In this study, uniform polyploid was generally observed before the first cleavage division, eliminating the possibility of a mitotic error. The uniform triploidy may either be digynic in origin (due to retention of the second polar body) or a cause of dispermy (where two sperm fertilize the oocyte) [29, 30]. Consistent with our data, Santalo reported that 54.4% of in-vivo triploids and 63.2% of the in -vitro triploids are dispermic in origin. Thus, the uniform triploidy in embryos developing from fertilized 3PN oocytes, is likely due to dispermic fertilization. Meanwhile, the uniform triploidy observed in embryos derived from fertilized 2PN oocytes is likely due to digynic mechanisms.
In humans, dispermic zygotes are characterized by this triploid cytogenetic phenomenon. Sperm provide the centrioles and centrosome which regulate syngamy and the first zygotic division . When an extra sperm is introduced into oocyte two pairs of active centrioles form within the ovum, resulting in a tripolar spindle and inevitable production of chaotic chromosome distribution and gross aneuploidy . However, mice and other rodents differ from humans in that the functional centrosome is maternally derived. Our results indicate the primary triploidy was relatively stable throughout embryo stages, even at the eight-cell stage when they all displayed uniform triploidy.
We also observed a total of four 2PN zygotes that developed to uniform triploid embryos and one 3PN zygote that developed to a uniform tetraploid embryo. Each of these was generated during the same IVF cycle, using the same semen sample and insemination concentration. A reasonable hypothesis is that these polyploid embryos likely originated due to a meiotic error directly from the gametes themselves.

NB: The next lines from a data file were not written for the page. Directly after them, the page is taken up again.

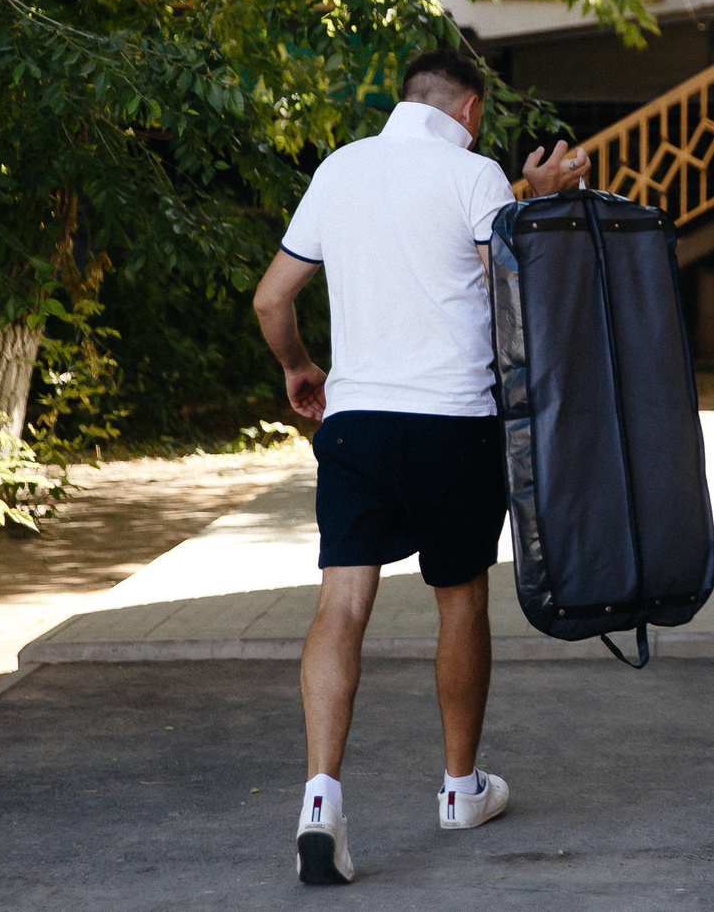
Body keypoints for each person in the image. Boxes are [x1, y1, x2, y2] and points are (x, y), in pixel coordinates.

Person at [252, 48, 585, 885]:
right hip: (453, 423)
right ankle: (459, 788)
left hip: (356, 423)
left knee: (343, 600)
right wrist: (532, 206)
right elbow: (512, 286)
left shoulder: (340, 169)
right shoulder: (473, 176)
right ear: (470, 110)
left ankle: (321, 800)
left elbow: (271, 298)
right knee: (460, 594)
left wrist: (299, 367)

Conversely, a relatively large proportion (22%) of 3PN zygotes developed to diploid embryos. Postzygotic diploidization of triploids was also described by Grossmann et al. who reported a significant proportion (36%) of 3PN ICSI-derived zygotes that were actually diploid with respect to chromosome number . These results are also consistent with Macas et al.  who reported a 32% incidence of postzygotic diploidization of triploids. Postzygotic diploidization of triploids may arise from the abnormal distribution of the maternal chromosomes into two separate sets after extrusion of the first PB .
The data demonstrate in-vitro preantral follicle culture has the capacity to generate efficient yields of nuclear mature oocytes capable of in-vitro fertilization and subsequent embryo development. However, these oocytes exhibit impaired developmental competence versus those matured in-vivo. This conclusion is evidenced by reduced fertilization, cleavage and morula/blastocyst formation rates observed in the in-vitro group. Thus, while gross nuclear maturation is achieved at normal rates, cytoplasmic maturity and the acquisition of various factors involved in the developmental potential of these oocytes may be compromised in the in-vitro culture environment. Future studies, including expression profiling, are needed to elucidate the defective mechanisms and precise cellular products affected by the in-vitro culture of preantral follicles. Additionally, the data suggest in-vitro culture results in significant increases in oocyte aneuploidy rates, suggesting early stage follicle culture may render the oocyte susceptible to disruption in chromosome cohesion, kinetechore function, spindle assembly, or other events that contribute to proper chromosome segregation.
Capsule Impaired developmental capacity and errors in proper chromosome segregation are observed in mouse oocytes generated from in-vitro preantral follicle culture versus those developed in-vivo.